What is most intriguing is that a demand from poor women for a suitable solution to their menstrual hygiene management problems has been provided by the market in a very cost effective manner and not by the government or NGOs which are pushing them to use sanitary napkins. Initially we too had thought that we would help the women in the slums to form self help groups and provide them with sanitary napkin making machines so that cheap sanitary napkins could be made available to them.
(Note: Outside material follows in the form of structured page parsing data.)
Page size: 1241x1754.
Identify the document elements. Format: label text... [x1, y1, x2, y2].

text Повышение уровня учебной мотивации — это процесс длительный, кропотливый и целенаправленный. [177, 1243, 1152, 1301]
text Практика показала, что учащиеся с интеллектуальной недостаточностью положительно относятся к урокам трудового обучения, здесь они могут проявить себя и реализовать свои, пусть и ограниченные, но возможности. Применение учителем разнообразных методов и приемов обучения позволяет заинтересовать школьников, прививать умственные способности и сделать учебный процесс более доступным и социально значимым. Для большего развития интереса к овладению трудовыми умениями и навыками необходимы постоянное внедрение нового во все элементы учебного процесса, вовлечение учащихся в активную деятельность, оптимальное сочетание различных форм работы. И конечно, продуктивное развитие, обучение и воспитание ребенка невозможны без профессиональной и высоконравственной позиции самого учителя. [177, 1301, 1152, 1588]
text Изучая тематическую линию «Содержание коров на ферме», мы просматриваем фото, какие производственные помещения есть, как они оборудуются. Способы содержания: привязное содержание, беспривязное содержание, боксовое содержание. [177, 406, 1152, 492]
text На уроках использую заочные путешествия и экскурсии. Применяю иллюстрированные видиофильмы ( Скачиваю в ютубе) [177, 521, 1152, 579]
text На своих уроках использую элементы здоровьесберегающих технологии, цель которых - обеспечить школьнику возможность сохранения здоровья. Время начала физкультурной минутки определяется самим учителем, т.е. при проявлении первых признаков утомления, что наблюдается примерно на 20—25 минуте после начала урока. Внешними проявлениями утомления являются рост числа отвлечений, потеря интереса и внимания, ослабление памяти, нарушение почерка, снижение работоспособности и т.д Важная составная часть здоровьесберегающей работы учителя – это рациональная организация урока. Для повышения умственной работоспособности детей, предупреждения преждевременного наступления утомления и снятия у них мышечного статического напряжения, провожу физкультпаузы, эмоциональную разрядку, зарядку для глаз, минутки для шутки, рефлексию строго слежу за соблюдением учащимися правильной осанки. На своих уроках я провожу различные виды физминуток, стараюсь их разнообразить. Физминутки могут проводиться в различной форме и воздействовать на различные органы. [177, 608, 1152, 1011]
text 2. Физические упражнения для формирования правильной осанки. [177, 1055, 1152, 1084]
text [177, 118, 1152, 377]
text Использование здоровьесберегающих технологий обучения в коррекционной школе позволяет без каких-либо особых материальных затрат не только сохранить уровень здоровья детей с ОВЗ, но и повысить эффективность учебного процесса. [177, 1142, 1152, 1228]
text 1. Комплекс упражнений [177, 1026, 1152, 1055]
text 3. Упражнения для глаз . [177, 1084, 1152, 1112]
The NGO Goonj also prepares sanitary napkins from the used cloth that it collects for distribution to poor women. However, in both these cases a lot of management is involved whereas in the market solution of providing red felt cloth the problem has been solved at the individual level.

2 comments:

The Locksmith said...

https://en.wikipedia.org/wiki/Arunachalam_Muruganantham

https://www.ted.com/talks/arunachalam_muruganantham_how_i_started_a_sanitary_napkin_revolution

Low cost sanitary napkin making machine. Is this something your NGO can buy and run? I can help fund it.

Rahul Banerjee said...

Thanks for the offer but the red felt cloth solution is much better and cheaper!!